Pakistan on Monday successfully tested the nuclear-capable Hatf-IX tactical missile with a range of 60 km, designed to defeat all known anti-tactical missile defence systems.
The test consisted of "successive launches of two missiles from a state-of-the-art multi-tube launcher", the military said in a statement describing the test of the short range surface-to-surface missile as successful.
The Hatf-IX or Nasr, which has "inflight manoeuvre capability", can carry "nuclear warheads of appropriate yield with high accuracy".
"This quick response system, which can fire a four missile salvo, ensures deterrence against threats in view of evolving scenarios. Additionally Nasr has been specially designed to defeat all known anti-tactical missile defence systems," the statement said.
The test was witnessed by Joint Chiefs of Staff Committee Chairman Gen Khalid Shameem Wynne, Strategic Plans Division chief Lt Gen (retired) Khalid Ahmed Kidwai, Army Strategic Forces Command chief Lt Gen Triq Nadeem Gilani, senior officers from the armed forces and scientists and engineers of strategic organisations.
The statement did not say where the test was conducted.
Addressing scientists and military officers of strategic organisations, Wynne congratulated them for a high standard of proficiency in operating the Nasr weapon system.
He said the armed forces were "fully capable of safeguarding Pakistan's security against all kinds of aggression".

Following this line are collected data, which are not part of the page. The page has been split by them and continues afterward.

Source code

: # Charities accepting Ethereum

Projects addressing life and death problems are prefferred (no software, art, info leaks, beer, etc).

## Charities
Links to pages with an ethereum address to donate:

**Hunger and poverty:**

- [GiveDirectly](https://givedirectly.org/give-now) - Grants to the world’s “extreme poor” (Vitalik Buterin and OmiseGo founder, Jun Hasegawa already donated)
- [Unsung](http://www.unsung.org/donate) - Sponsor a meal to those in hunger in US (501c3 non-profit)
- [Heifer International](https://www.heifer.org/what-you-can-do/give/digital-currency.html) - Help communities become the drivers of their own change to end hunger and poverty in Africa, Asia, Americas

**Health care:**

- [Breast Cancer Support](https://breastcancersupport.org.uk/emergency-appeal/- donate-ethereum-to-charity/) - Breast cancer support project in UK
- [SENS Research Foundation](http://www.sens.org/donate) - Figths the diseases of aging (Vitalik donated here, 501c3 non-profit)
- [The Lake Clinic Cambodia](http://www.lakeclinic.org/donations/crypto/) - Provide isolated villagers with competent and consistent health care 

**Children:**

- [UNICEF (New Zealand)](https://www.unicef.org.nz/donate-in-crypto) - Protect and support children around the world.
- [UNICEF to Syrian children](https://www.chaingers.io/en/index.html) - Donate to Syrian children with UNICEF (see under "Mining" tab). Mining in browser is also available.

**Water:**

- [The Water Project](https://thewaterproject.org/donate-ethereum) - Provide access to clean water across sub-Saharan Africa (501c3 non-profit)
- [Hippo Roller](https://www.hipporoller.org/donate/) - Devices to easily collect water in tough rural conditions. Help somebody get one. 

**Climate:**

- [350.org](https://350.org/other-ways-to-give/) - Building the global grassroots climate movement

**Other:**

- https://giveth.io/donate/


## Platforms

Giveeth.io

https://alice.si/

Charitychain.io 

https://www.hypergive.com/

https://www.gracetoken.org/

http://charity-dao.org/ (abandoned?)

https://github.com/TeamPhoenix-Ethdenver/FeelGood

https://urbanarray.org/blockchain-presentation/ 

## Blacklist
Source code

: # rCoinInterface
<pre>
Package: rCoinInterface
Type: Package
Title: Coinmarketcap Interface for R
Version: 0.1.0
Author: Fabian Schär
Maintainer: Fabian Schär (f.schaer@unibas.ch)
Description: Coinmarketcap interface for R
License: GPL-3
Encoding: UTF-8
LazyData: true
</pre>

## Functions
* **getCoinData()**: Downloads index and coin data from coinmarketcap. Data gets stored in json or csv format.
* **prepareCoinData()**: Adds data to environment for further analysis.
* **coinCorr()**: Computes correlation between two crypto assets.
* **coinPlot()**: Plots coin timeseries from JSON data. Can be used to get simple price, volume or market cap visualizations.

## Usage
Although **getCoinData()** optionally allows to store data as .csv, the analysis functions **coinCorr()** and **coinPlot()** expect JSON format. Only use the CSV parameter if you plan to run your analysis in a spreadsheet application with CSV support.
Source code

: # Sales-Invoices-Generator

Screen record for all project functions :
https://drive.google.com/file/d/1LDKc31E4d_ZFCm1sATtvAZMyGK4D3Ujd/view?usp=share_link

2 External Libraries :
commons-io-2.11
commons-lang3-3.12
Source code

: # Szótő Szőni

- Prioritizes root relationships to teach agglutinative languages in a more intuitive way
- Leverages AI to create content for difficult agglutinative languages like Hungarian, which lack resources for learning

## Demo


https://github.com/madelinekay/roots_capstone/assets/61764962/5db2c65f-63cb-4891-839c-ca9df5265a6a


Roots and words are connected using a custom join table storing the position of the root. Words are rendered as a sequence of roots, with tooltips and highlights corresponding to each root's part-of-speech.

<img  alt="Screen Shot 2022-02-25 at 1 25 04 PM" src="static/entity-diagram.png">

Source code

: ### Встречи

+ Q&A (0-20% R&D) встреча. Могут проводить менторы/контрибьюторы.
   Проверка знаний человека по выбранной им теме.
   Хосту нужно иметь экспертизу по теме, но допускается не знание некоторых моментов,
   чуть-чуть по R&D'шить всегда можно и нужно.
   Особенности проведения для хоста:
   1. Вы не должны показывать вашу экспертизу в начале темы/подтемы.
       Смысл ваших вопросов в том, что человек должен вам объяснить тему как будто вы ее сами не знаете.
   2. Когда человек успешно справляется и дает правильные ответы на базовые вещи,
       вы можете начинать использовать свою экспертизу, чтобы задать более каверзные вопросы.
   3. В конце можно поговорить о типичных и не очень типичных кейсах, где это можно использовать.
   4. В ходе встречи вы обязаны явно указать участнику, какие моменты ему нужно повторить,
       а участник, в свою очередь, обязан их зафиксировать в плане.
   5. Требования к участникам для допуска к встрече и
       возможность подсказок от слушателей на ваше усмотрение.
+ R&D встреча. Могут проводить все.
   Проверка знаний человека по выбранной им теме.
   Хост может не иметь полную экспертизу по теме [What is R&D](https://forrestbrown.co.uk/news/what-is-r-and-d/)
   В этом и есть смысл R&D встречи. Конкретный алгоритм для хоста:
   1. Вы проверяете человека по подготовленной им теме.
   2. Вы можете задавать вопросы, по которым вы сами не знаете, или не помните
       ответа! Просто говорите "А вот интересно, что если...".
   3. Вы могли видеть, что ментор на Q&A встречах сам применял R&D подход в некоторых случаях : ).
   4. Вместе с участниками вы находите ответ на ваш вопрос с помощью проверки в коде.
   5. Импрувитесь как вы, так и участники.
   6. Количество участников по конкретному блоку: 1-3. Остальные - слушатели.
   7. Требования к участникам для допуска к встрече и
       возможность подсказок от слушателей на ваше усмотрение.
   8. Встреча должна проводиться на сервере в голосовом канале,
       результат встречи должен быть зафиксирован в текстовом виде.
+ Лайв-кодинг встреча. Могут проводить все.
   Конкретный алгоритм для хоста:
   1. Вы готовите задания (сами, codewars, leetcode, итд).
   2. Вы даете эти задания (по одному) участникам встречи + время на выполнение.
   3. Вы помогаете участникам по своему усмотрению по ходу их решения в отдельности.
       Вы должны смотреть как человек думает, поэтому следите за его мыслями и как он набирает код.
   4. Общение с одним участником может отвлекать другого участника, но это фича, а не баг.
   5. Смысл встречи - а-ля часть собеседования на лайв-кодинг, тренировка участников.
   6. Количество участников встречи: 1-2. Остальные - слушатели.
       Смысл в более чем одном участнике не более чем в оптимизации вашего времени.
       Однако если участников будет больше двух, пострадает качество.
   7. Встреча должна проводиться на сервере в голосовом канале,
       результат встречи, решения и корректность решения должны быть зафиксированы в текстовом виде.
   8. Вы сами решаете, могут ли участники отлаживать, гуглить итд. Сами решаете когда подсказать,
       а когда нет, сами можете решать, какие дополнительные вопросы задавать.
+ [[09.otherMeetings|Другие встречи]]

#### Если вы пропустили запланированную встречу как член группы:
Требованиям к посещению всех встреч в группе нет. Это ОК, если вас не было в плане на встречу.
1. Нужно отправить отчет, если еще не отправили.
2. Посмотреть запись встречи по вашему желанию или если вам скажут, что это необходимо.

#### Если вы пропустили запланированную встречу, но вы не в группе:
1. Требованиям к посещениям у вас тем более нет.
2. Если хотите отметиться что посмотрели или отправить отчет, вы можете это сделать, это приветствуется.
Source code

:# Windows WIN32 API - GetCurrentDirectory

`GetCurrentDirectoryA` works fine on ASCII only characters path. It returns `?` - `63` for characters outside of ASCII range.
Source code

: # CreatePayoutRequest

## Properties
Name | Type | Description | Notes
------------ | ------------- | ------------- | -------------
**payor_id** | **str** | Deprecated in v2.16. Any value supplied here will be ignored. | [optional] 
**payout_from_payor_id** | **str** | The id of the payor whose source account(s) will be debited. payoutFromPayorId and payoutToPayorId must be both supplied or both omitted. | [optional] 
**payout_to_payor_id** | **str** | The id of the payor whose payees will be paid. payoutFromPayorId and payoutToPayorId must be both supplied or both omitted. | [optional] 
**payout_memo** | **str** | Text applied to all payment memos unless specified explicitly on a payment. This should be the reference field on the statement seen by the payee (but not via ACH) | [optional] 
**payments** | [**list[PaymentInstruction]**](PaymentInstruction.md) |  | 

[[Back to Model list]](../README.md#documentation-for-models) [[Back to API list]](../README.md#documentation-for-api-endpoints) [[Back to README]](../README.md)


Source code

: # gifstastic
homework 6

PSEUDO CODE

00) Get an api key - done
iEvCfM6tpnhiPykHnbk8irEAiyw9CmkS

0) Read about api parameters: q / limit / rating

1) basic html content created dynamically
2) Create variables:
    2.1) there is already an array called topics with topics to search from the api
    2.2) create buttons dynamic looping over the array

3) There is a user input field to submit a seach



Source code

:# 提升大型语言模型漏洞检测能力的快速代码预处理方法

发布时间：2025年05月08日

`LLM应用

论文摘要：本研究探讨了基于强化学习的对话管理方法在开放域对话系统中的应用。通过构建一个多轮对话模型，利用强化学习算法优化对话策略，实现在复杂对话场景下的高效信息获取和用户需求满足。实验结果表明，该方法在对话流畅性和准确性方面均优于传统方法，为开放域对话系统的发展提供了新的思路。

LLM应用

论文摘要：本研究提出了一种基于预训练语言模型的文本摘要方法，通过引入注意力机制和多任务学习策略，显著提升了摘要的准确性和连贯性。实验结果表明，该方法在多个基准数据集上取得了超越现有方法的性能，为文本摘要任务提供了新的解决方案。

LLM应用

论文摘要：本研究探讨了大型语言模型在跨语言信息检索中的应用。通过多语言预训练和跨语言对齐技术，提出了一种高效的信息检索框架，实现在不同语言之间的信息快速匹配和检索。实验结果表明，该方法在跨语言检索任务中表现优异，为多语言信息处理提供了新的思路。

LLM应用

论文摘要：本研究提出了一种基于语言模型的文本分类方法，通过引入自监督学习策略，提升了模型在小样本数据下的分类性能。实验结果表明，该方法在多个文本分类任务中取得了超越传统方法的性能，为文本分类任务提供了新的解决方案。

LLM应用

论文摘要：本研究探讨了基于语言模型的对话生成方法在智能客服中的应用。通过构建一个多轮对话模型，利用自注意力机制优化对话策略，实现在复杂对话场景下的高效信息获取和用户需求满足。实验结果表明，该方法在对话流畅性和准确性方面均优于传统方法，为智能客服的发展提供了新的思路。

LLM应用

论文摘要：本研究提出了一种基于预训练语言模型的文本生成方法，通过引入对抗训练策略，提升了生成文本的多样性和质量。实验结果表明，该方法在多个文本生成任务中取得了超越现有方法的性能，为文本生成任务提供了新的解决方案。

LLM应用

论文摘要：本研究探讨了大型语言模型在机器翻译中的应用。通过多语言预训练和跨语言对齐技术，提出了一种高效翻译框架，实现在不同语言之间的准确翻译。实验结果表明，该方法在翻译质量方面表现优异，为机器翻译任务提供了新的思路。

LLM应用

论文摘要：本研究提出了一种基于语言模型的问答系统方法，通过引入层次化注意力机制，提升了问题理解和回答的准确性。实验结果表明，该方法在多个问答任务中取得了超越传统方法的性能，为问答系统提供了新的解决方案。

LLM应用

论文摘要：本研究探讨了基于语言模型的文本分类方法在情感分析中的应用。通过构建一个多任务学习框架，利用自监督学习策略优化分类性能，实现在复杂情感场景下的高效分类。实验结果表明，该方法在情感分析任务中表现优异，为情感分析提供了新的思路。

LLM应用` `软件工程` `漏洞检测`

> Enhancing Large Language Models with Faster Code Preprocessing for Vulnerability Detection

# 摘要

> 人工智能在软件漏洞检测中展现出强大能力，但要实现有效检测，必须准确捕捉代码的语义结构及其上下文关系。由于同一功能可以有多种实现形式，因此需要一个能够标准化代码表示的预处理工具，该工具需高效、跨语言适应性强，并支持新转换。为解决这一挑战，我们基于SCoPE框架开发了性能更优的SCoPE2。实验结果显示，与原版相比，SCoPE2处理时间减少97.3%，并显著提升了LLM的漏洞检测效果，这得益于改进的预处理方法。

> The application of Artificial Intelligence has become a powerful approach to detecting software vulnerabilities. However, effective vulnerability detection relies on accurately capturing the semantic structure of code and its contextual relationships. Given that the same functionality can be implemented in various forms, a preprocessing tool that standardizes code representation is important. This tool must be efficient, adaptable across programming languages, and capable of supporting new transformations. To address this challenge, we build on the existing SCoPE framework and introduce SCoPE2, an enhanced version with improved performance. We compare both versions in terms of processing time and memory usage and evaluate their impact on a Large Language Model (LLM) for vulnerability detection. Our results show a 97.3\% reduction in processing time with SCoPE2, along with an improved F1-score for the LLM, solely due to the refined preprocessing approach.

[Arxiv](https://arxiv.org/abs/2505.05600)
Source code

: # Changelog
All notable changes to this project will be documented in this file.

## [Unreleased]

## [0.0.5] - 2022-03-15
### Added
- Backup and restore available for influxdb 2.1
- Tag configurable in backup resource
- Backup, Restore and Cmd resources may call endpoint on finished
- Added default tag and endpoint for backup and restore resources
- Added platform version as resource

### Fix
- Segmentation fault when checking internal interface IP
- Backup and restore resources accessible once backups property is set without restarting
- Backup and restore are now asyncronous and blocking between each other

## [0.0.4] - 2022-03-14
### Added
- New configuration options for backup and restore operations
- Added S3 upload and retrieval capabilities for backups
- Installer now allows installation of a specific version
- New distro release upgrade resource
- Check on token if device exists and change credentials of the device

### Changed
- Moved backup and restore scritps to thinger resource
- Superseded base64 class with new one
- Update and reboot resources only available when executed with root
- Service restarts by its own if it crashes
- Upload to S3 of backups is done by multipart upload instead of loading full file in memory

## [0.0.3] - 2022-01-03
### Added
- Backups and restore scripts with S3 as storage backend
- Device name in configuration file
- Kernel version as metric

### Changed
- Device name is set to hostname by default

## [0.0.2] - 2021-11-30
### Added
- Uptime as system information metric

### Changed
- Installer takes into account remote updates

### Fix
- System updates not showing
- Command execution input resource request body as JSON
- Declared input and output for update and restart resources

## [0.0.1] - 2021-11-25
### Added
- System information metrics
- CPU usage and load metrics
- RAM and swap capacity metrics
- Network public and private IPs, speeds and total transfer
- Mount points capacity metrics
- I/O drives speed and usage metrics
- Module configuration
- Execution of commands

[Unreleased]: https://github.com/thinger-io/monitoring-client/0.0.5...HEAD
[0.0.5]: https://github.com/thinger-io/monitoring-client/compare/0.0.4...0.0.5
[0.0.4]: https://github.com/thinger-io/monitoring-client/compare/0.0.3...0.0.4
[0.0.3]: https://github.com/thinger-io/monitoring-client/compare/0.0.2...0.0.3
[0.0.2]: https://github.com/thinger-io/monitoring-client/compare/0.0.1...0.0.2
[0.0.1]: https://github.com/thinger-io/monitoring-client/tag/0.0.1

The first test of the Hatf-IX was conducted in April 2011. At that time, experts and analysts said the short-range nuclear-capable missile was primarily aimed at deterring
India's Cold Start military doctrine, which envisages quick thrusts by small integrated battle groups in the event of hostilities.
Experts said the Hatf-IX would be deployed with a mobile multi-barrel launch system that has "shoot and scoot attributes", or the ability to fire at a target and immediately relocate to another position to avoid enemy counter-fire.